Earlier this year, he was presented with an extreme rarity.
“The issue of discovery is that the rest of the world doesn’t know. It was sitting in some proverbial attic or basement,” Raab said. “It comes to us from the front line of discovery by people who find it themselves, and we identify what it is and why it is important. Then we alert the world. In cases where the world would have an interest.”
It can be argued that nine (or 10) out of 10 people would not be able to identify one person in the photo. But it is less about the image than what surrounds it. Along the matting are dozens of signatures, including those belonging to Winston Churchill, Franklin Delano Roosevelt, Eleanor Roosevelt, Clement Attlee, and Bernard Montgomery.
“In this case, the incredible combination of signatures, from two prime ministers to president and first lady, is something we’ve never seen before.”
But what does the image symbolize? At first glance it appears to simply be a family photo with numerous and varied signatures, from political leaders to celebrities to individuals unknown.
To understand the image and its significance, one must know the patriarch of the family, who stands top left. This is John H. Jones, a steel worker-turned-steel industry representative who would become the protege of Labour Party leader Ernest Bevin. Jones would eventually be elected to Parliament shortly after the war ended in Europe.

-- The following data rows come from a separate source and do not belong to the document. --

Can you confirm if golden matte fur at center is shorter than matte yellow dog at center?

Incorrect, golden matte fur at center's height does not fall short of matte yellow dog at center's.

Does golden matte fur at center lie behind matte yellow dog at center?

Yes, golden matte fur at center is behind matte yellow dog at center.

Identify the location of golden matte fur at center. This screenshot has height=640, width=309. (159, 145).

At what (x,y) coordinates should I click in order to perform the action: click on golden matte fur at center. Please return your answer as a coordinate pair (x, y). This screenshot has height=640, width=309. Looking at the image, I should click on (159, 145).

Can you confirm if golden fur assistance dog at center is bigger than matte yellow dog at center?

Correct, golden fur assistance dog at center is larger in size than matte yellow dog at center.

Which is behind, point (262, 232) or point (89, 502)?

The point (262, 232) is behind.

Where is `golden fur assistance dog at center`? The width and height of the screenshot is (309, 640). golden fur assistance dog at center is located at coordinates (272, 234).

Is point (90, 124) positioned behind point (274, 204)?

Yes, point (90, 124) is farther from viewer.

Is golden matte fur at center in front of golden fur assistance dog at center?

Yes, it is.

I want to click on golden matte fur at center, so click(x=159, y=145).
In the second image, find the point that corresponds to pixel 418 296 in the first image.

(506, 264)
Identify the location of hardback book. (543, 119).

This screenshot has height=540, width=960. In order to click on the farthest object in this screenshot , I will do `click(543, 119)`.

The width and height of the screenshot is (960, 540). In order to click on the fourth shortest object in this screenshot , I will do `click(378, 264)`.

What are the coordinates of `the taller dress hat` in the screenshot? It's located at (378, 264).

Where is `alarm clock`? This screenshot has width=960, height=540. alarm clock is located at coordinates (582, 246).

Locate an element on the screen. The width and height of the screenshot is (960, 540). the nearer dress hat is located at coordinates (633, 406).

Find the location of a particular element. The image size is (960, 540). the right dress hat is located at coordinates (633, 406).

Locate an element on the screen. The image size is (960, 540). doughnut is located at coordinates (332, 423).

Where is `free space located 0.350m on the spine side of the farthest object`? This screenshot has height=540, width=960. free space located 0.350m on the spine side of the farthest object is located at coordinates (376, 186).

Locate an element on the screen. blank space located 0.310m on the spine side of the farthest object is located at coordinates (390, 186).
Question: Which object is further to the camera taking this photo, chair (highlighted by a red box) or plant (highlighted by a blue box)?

In 1943, America and Britain collaborated on a worker exchange, sending four workers to survey their ally’s industrial landscape and capacities. The four Americans were hosted and guided by the four British workers, and vice versa.
Jones, who joined the expedition of industrial goodwill, brought the image along with the intent of having people he met sign it. One of the first people he met when arriving in America was the mayor of New York City, Fiorello La Guardia. Jones also met the actor and naval officer Douglas Fairbanks, Jr.; Anna Roosevelt Boettiger, the Roosevelts’ daughter; and several reporters for the Associated Press, Life Magazine, and the New York Herald Tribune. Through his travels in his home country, among numerous high-level politicians, he met and ascertained the signature of the champion boxer Jimmy Wilde.
The eight delegates from the two nations signed the photo as well. Among the other signatures, Raab said there are about a fifth of them that have not been identified, and most likely never will.
“They visited some line workers. People whose names would have been lost to history otherwise. People we may never be able to identify with any specificity,” he said. “It’s frustrating. Obviously, you want to identify everybody. I think what that shows is the extent of their visit. The diverse nature of the people they visited.”
The photograph, however, is not diverse. It is a one-of-a-kind, hence the reason the artifact is going for such a large sum.
“It’s a little-known incident that was very exciting and interesting to me. I knew nothing about it. It’s basically been lost to history, which was an exciting moment for me to realize that there is this cool thing that happened that has slipped through the cracks,” Raab said. “And then to see the combination of signatures, which one never sees. We’ve never seen Churchill together with FDR and Eleanor with the dominant Atlantic alliance team of that era. I’ve never seen that combination of signatures and I don’t expect to again. I can’t imagine a scenario in which it would happen.”